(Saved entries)
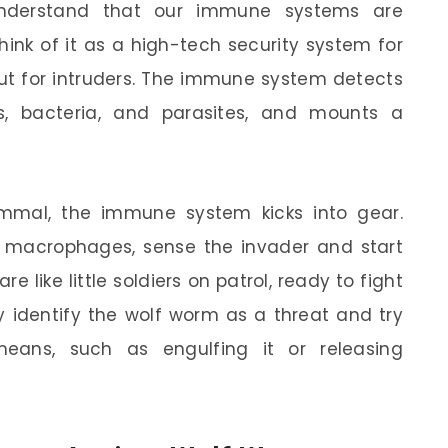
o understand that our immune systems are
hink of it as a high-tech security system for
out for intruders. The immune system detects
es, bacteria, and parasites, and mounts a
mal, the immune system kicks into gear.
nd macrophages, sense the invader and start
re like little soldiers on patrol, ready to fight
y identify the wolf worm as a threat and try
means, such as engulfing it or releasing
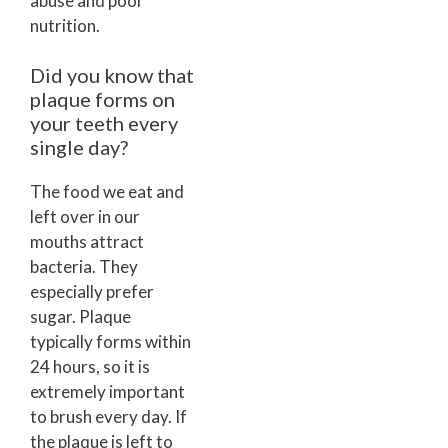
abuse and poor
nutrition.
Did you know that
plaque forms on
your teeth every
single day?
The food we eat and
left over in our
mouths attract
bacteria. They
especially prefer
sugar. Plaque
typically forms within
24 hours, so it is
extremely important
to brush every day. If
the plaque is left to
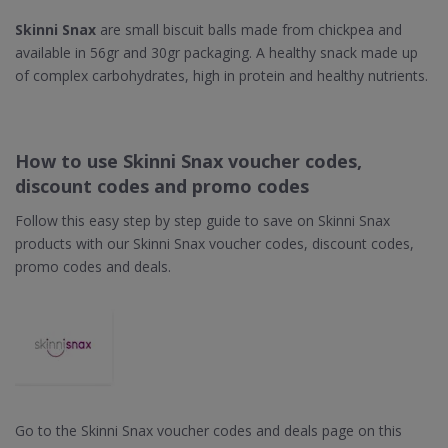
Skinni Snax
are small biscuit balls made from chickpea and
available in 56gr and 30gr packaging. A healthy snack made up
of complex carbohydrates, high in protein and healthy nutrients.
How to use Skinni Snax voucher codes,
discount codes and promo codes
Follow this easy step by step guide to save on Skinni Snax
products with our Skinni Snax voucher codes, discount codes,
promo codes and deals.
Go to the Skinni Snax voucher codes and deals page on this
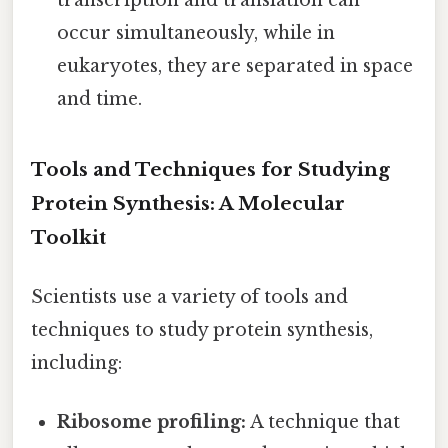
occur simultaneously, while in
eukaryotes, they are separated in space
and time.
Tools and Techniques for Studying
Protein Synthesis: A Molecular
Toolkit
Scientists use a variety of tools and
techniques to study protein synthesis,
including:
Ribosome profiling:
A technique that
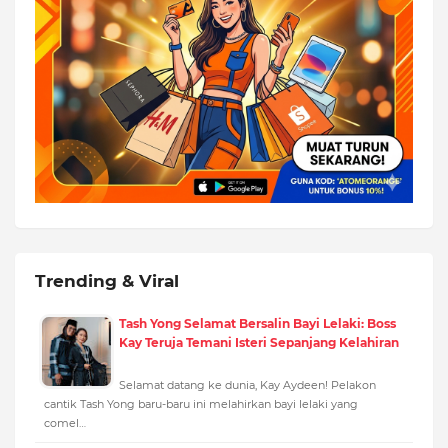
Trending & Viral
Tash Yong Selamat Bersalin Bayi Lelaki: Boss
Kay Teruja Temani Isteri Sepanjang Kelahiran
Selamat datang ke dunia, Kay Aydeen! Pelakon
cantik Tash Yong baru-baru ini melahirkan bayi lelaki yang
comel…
--
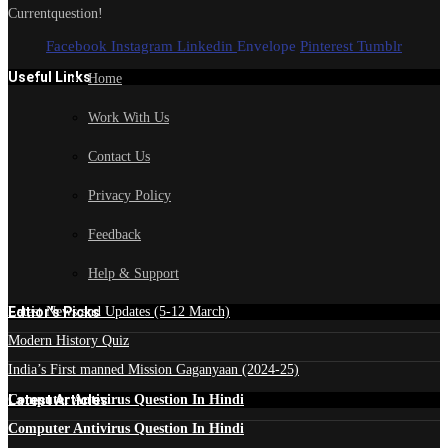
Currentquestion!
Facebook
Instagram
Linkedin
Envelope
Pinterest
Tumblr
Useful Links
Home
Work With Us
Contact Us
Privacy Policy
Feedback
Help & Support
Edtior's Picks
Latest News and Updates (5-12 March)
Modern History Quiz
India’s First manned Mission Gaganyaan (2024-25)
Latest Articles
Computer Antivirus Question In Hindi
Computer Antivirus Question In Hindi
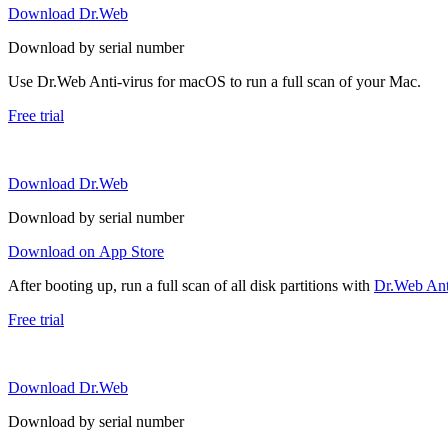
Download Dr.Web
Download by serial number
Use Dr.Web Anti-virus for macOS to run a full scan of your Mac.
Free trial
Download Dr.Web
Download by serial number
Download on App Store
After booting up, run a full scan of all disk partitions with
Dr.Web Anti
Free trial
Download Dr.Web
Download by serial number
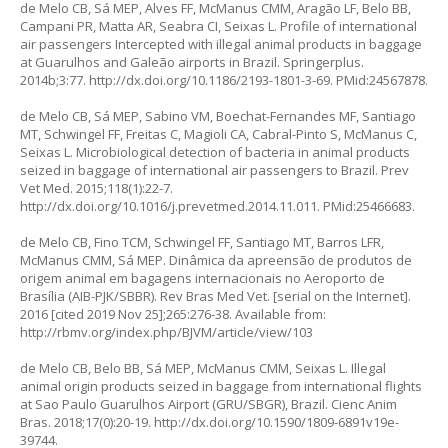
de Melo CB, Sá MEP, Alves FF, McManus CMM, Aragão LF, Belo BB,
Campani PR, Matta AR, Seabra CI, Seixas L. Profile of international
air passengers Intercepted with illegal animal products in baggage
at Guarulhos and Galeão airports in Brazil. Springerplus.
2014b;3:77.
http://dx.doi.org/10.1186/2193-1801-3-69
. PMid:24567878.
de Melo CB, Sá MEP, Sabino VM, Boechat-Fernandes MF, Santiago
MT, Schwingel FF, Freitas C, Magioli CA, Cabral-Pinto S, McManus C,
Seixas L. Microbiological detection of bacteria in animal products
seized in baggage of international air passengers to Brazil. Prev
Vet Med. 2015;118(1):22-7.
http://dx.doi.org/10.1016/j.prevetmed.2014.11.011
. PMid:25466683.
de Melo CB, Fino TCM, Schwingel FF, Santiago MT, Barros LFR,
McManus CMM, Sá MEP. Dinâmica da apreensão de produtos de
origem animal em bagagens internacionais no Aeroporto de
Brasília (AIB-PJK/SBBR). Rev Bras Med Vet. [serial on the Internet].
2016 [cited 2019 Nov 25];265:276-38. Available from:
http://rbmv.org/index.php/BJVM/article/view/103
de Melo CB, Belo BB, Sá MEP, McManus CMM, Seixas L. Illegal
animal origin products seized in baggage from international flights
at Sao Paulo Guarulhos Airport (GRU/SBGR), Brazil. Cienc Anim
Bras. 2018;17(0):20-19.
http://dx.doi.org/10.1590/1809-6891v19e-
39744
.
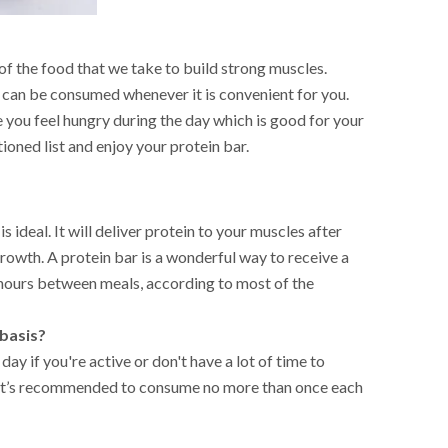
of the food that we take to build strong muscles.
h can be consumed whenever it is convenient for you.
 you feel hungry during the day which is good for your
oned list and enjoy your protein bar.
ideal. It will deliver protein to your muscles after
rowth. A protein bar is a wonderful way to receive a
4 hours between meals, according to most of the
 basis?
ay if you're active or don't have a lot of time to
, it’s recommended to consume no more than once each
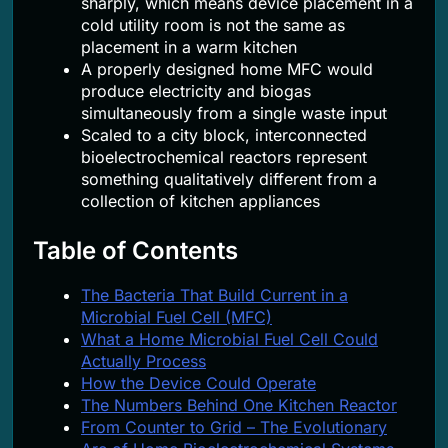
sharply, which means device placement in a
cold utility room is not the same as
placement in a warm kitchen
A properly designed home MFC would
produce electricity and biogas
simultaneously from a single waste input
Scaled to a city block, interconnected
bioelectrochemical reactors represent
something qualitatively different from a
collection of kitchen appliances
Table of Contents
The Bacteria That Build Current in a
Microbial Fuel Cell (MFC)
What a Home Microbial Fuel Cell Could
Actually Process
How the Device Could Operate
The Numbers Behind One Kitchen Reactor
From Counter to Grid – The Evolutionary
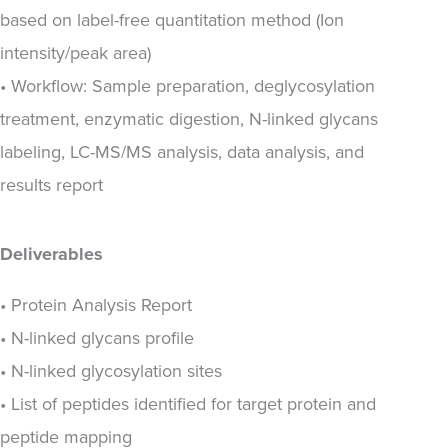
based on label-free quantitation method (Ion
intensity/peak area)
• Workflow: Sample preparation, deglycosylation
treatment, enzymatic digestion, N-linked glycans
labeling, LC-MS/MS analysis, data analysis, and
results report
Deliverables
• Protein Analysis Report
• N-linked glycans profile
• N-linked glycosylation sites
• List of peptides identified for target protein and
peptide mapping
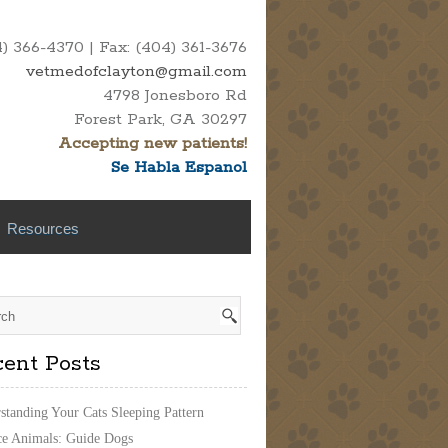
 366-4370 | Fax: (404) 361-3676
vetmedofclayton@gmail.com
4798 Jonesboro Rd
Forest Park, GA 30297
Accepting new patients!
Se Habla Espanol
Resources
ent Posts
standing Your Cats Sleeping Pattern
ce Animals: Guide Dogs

## Try it
Return, word for word, the lines of the data above from the line with "de Melo CB, Sá MEP, Alves" through the line with "Brasília (AIB-PJK/SBBR). Rev", inclusive.

## Task solution
de Melo CB, Sá MEP, Alves FF, McManus CMM, Aragão LF, Belo BB,
Campani PR, Matta AR, Seabra CI, Seixas L. Profile of international
air passengers Intercepted with illegal animal products in baggage
at Guarulhos and Galeão airports in Brazil. Springerplus.
2014b;3:77.
http://dx.doi.org/10.1186/2193-1801-3-69
. PMid:24567878.
de Melo CB, Sá MEP, Sabino VM, Boechat-Fernandes MF, Santiago
MT, Schwingel FF, Freitas C, Magioli CA, Cabral-Pinto S, McManus C,
Seixas L. Microbiological detection of bacteria in animal products
seized in baggage of international air passengers to Brazil. Prev
Vet Med. 2015;118(1):22-7.
http://dx.doi.org/10.1016/j.prevetmed.2014.11.011
. PMid:25466683.
de Melo CB, Fino TCM, Schwingel FF, Santiago MT, Barros LFR,
McManus CMM, Sá MEP. Dinâmica da apreensão de produtos de
origem animal em bagagens internacionais no Aeroporto de
Brasília (AIB-PJK/SBBR). Rev Bras Med Vet. [serial on the Internet].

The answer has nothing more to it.